Watson was 5 feet 10 1/2 inches tall, dark complexion, dark eyes and black hair. He is supposed to have homesteated the place at Alert and probably lived in the dugout while building the house some 3/8 of a mile east of the dugout site. His wife Sarah, died 5MAR1899 and at this time his mother in law, Mary Ann Dugan was living with them. Watson died 21 MAR 1911 and is buried in Mayday Cemetery, WNW of Mayday Ks (I have pictures of his and Sarah's grave and will post one day when I find where I put them!)

Company Muster Rolls:

1. Muster In Roll for Watson Breece, 2OCT1862, Peoria, Illinois

2. 2-31 Oct 1862 for Watson C. Breece, present

3. November and December 1892 for Watson C. Breese, present

4. January and February 1863 for Watson C. Breese, present

5. 12APR1863 for Watson C. Brees, present (special muster)
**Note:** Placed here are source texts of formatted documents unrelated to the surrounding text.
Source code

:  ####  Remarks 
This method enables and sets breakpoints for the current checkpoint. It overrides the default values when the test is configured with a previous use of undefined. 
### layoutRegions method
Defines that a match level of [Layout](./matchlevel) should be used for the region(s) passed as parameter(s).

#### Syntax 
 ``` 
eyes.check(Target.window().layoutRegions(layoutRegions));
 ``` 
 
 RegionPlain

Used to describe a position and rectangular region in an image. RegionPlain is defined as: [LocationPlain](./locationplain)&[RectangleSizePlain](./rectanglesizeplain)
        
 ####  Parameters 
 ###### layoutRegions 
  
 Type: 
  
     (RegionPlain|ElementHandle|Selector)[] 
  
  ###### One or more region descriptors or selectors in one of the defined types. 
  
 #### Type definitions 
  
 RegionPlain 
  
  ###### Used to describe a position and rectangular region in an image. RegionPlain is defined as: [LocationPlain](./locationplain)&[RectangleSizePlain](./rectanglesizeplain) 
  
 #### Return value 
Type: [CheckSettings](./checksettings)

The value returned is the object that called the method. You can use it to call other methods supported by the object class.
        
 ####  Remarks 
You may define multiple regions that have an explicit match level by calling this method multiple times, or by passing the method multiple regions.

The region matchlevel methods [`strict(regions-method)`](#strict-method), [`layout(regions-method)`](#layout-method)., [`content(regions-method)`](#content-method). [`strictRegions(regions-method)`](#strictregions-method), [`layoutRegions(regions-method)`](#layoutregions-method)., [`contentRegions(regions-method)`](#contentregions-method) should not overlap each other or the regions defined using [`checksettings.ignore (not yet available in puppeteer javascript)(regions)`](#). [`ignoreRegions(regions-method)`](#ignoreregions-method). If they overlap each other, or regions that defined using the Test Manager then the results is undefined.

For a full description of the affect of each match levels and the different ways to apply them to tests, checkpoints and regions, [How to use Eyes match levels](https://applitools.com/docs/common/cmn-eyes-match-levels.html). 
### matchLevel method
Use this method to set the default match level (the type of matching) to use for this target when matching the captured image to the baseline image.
6. March and April 1863 for Watson C. Brees, present

7. May and June 1863 for Watson C. Breece, absent - left at LaGrange, Tn, sick

8. July and August 1863 for Watson C. Breese, absent - left in hospital at Memphis, TN, 8JUN1863

9. September and October 1863 for Watson C. Breece, present

10. November and December 1863 for Watson C. Breese, absent - wounded at Missionary Ridge 25NOV1863-in hospital

11. January and February for Watson C. Breese, absent. Stoppage for trans. 9.6.22 Wounded 25 Nov at home on furlough

12. March and April 1864 for Watson C. Breese, absent - wounded 25NOV1863 at home on furlough

13. May and June 1864 for Watson C. Breese, absent - wounded 25NOV1863 at home on furlough

14. July and August 1864 for Watson C. Breese, absent - wounded 25 November 1863 at home on furlough

15. September and October 1864 for Watson C. Brese, absent - sick in Hospital at Springfield, Illinois.

16. November and December 1864 for Watson C. Breece, absent -sick in Hospital at Springfield, Illinois

17. January and February 1865 for Watson C. Brees, absent -sick in Hospital at Springfield, Illinois

18. March and April 1865 for Watson C. Breese, absent - sick in Hospital, Springfield, Illinois

19. Company Muster Out Roll dated near Louisville, Kentucky, 21 JUN 1865 for WAtson C. Breese. Last paid to 31DEC1863. Clothing account: last settled never; drawn since $79.27. Bounty paid $25.00; due $75.00. Remarks: Sick in Hospital in Springfield, Illinois

20. Apparently REverse side of 19. Watson Brees appears on list of absentees from 4MAY to 4JUN1865. Last heard from May 1865 Source of Information, Surgeon in Chief. Absent 17 months. Sick in General Hospital, Springfield, Illinois

Form from Cumberland U.S. Army Hospital, Nashville, Tennessee, 25JAN1864. States that Watson C. Breese Private Company "E", 103rd Regiment, Illinois Volunteers has been paid in this hospital by Major Brown for months of September, October, November and December 1863. Signed by C. Mc(Dumas?) Surgeon in charge.